**TO DO**
1. Say whether each statement below agrees with the transcript on postpartum pelvic floor recovery. Answer yes or no for each, and quote the words from the transcript that decide it.
(a) Sapna Patel says women can start pelvic physical therapy one to two weeks after giving birth.
(b) Kate Uttech says most of her clients follow a very different timeline from the one Sapna Patel describes.
(c) Suzanne Badillo says birth injuries are often compared to a major sports injury.
2. Continue the transcript on postpartum pelvic floor recovery from its last line.

**TEXT SECTION**
Anne Nicholson Weber: 08:01 All of us who have been pregnant know that carrying a baby around on that sling of muscles feels like a lot of work. And once the baby’s gone, that sling of muscles does not feel the same as it used to. <laugh>. Um, Sapna, maybe you could talk about what is a normal recovery like, if everything goes as it should. Does the pelvic floor ever return to the pre-birth state or is it okay if it doesn’t? Just talk about that a little.
Sapna Patel: 08:28 Sure. Just to circle back really quick, you had asked about, you know — one thing I think as pelvic PTs we’re all doing is educating doctors. And maybe this podcast will help that women, if they do want to come in, they can come in one to two weeks then. And I think just getting in for support. Like I go out there and I tell these doctors — they have no idea that we can even see them. And then they’re telling their patients, no, you know, don’t go until six to eight weeks. So just to circle back, I think that’s important for women to know that they can come. As far as how long, I think it’s really patient dependent. I think it really depends if you have someone with a grade one tear vaginally versus a grade three tear, you’re looking at a very different type of timeline healing.
Sapna Patel (cont’d): 09:11 What do their functional limitations look like? Are you talking about someone who has a mild diastasis, just a little separation that they want to kinda work on? You’re talking about maybe, you know, six weeks, eight weeks, depending. And if there’s someone who’s got more intensive, more difficult labor, they pushed for a long time, then you’re, you know, talking about maybe dealing with a lot more functional limitations that could give it a little bit more towards that six to 12 week mark. It’s really hard to, I would say, to put a number on it. It’s so patient-dependent. And a lot of times, I don’t know how the other ladies feel, but once they come, they don’t really want to leave. They’re like, “can I work on this? And can you work my back? And, you know, I don’t really want to leave you, can I come every three weeks?,” you know. And I think that’s great. I mean, I’m thrilled that I can help them through that journey and get them where they feel like they’re confident to go back to maybe taking a class or working out, like releasing — I want them to be happy.
Anne Nicholson Weber: 10:05 Kate, anything you want to add to that?
Kate Uttech: 10:07 Yeah, I would say most of my clients are on a similar timeline. Every once in a while I have someone where we’re just tweaking a few things and it might just be a couple of visits. And sometimes I have someone who might, you know, be with me for longer because they did have a more complex pregnancy, complex delivery or maybe they weren’t as active before they got pregnant or during their pregnancy. And so there’s more to work on before they really feel like they can become active again. You know, if they want to reach a little bit higher level than they were at before.
Suzanne Badillo: 10:41 Can I add to that?
Anne Nicholson Weber: 10:43 Yeah, Suzanne,
Suzanne Badillo: 10:43 You know, there’s a lot of evidence now to show that even in the most uncomplicated birth, the vast majority, if not all people have some sort of musculoskeletal injury. You know, it could range from muscle tearing to edema to fracture. And it’s often times compared to a major sports injury. I think what’s new is that now we’re actually having the tools and evidence and now experts to actually know what to do about it, you know, and to have some sort of support and guidance or even recognition that this is a thing and that we could actually do something about it.
Anne Nicholson Weber: 11:22 And maybe that’s — Oh yes, Sapna, go ahead.

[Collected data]
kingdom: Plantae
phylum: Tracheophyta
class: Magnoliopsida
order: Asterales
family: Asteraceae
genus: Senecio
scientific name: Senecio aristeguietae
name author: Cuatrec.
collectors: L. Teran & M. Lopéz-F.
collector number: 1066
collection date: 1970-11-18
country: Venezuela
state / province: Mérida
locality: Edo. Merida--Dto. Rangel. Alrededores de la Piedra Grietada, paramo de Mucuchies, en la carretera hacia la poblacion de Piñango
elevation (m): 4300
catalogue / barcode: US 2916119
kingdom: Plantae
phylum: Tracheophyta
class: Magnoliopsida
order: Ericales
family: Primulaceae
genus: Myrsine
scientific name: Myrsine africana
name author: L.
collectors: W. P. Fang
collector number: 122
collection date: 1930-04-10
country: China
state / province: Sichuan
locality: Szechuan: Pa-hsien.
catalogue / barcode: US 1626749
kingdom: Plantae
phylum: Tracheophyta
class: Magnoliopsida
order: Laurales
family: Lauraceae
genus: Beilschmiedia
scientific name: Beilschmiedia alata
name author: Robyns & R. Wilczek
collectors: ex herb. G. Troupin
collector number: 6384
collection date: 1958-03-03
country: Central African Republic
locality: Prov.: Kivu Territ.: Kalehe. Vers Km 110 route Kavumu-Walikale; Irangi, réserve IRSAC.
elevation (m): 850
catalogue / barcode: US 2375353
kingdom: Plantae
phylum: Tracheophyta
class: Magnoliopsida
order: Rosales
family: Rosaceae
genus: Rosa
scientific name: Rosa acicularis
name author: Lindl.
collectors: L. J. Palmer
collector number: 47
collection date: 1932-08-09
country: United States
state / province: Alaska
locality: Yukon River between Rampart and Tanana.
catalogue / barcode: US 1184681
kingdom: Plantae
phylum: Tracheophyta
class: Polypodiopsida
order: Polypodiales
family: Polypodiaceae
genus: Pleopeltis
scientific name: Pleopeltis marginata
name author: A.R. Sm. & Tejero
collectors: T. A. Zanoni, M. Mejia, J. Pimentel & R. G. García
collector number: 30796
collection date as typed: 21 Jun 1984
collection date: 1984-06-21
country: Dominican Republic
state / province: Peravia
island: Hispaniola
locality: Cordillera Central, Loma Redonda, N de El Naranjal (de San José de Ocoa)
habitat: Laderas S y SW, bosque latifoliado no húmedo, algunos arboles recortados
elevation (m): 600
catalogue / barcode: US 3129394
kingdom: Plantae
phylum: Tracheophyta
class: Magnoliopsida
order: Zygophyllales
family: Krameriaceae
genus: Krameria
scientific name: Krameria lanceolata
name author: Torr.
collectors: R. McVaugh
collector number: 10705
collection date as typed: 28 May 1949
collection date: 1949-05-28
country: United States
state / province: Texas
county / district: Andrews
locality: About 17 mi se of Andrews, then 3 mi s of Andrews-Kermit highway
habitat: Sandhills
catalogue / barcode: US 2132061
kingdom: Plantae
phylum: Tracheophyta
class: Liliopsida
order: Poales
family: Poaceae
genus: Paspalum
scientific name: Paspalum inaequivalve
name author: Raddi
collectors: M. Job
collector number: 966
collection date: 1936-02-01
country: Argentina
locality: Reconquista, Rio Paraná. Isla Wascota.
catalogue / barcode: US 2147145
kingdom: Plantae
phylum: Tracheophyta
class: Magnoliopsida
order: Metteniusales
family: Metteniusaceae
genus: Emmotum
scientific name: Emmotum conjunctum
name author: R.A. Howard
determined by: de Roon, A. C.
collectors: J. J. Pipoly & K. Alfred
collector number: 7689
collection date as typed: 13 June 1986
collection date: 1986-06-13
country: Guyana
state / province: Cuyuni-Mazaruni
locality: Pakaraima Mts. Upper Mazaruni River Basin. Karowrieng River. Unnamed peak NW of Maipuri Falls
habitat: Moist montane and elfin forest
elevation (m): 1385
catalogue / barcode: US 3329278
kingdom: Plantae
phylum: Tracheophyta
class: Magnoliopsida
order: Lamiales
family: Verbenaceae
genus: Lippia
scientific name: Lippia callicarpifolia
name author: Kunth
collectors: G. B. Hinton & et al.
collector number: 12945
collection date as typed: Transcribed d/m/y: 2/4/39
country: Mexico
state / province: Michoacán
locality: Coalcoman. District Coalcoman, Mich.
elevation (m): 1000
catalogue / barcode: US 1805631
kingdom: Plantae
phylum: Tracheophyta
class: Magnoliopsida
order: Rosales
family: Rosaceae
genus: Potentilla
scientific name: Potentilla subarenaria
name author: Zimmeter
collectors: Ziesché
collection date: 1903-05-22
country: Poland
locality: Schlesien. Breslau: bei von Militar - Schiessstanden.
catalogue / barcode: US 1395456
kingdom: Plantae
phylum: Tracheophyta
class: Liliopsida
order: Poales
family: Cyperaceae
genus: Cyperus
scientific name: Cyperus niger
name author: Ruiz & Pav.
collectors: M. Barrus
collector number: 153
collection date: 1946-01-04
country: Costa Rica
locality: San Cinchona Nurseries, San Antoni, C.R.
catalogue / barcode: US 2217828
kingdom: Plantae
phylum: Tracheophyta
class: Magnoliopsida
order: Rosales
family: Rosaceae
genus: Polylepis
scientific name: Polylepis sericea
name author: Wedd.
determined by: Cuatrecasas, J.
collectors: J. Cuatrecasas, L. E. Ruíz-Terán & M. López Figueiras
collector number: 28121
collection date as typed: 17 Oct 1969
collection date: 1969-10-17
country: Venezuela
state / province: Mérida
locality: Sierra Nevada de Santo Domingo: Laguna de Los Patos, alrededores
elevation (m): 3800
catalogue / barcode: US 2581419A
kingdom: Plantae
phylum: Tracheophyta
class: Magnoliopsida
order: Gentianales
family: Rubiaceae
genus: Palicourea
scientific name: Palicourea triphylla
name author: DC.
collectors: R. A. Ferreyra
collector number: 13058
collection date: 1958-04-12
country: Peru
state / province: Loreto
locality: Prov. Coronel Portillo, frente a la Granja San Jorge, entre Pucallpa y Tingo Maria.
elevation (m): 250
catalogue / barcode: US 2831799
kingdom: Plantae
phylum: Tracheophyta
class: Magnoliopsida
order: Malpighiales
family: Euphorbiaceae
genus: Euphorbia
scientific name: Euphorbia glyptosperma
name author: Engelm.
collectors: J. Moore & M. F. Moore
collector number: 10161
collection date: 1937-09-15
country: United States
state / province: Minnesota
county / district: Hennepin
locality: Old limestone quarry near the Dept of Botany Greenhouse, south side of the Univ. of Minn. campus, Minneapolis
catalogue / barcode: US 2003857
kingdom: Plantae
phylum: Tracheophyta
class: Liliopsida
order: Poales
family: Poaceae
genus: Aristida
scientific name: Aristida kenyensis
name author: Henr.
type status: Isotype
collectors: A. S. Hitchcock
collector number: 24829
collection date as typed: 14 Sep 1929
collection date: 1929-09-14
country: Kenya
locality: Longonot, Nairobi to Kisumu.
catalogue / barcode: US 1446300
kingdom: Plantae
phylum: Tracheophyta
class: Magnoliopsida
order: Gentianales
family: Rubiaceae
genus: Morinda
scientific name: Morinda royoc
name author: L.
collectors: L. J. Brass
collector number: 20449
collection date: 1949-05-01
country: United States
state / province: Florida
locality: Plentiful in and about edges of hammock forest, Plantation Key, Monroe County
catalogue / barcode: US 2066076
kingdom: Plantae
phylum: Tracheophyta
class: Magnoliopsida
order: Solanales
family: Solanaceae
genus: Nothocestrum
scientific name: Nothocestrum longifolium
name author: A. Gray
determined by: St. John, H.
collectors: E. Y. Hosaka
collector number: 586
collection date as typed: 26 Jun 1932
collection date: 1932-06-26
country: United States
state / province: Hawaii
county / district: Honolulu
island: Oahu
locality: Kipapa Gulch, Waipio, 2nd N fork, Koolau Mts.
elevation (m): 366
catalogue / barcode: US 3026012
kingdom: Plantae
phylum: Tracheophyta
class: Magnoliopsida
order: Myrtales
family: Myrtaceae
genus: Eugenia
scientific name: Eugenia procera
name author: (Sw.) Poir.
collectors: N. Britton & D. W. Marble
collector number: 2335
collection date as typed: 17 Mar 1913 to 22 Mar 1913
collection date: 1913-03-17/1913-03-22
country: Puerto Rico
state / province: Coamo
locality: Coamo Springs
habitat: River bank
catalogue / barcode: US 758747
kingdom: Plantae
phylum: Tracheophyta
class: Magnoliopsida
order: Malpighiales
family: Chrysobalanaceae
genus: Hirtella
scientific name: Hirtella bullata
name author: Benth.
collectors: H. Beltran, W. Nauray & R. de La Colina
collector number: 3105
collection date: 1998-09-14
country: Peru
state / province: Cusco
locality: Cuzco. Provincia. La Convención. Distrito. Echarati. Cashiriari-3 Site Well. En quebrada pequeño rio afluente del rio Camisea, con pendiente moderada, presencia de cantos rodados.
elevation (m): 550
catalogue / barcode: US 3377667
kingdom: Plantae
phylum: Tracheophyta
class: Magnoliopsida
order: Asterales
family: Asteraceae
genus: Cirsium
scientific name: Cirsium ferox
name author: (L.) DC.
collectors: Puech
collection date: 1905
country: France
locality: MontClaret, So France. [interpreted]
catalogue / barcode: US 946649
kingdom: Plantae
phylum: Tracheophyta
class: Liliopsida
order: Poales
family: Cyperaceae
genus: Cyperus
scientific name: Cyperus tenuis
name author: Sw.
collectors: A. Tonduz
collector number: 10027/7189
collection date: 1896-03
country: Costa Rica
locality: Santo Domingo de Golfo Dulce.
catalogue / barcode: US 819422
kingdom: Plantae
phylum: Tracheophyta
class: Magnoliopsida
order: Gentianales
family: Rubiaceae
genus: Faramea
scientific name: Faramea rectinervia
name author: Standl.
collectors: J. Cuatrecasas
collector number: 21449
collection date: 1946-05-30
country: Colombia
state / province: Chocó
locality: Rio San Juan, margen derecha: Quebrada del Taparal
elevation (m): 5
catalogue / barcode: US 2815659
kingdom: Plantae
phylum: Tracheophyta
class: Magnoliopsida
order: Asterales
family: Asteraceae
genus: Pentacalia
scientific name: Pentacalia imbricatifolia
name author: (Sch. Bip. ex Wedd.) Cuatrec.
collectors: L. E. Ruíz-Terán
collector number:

**SET OF ANSWERS**
1.
(a) Yes: "if they do want to come in, they can come in one to two weeks then"
(b) No: "most of my clients are on a similar timeline"
(c) Yes: "it’s often times compared to a major sports injury"

2.
Sapna Patel: 11:25 I just wanted to add to that really quick. I, you know — being a therapist for over 20 years, I would tell you that I think the pelvic floor is the most forgiving muscle that there is. But understanding even after your first birth how that pelvic floor works, I think sets you up very well to have that second birth. A lot of people are having multiple children and if you’re going to compare that to a regular orthopedic condition, not everybody’s having four ACL surgeries within a period of time. But if you are giving birth and doing that multiple times and you really understand that pelvic floor — which I think, like Suzanne said, we finally have these special therapies, specialized therapists who can help women understand how to optimize that pelvic floor — I feel like you’re setting yourself up for success down the line.
Anne Nicholson Weber: 12:09 Kate, what were you going to say?
Kate Uttech: 12:10 I was going to say, we also have research showing that some level of abdominal muscle separation is normal. We have studies saying that a hundred percent of people experienced some level of separation during pregnancy, so those muscles couldn’t really contract and your body wasn’t able to rely on them for the control of instability for your spine and your pelvis through pregnancy. Your pelvic floor muscles with a vaginal delivery are stretched. Most of the time people are experiencing some level of tear, and therefore those muscles were stretched as much as they could lengthen and then a little bit beyond that . . . or sometimes a lot. Hopefully, you know, some people do stay intact and that’s wonderful and we love that. But those muscles, if they’re torn, their function has been impacted and affected. So reeducating those muscles and making sure that people are in tune with those muscles and the muscles are responding to the brain and the brain is really sending the right signal down the nerves to engage the muscles at the right time — that’s complicated. And expecting all of that to happen without expert guidance, I think is sort of problematic. And this is going to come back to bite you for a lot of people <laugh>, if you don’t do it early. So why not do it now when that trauma is occurring and make sure that you really do recover so that you can set up yourself, set yourself up for lifelong activity.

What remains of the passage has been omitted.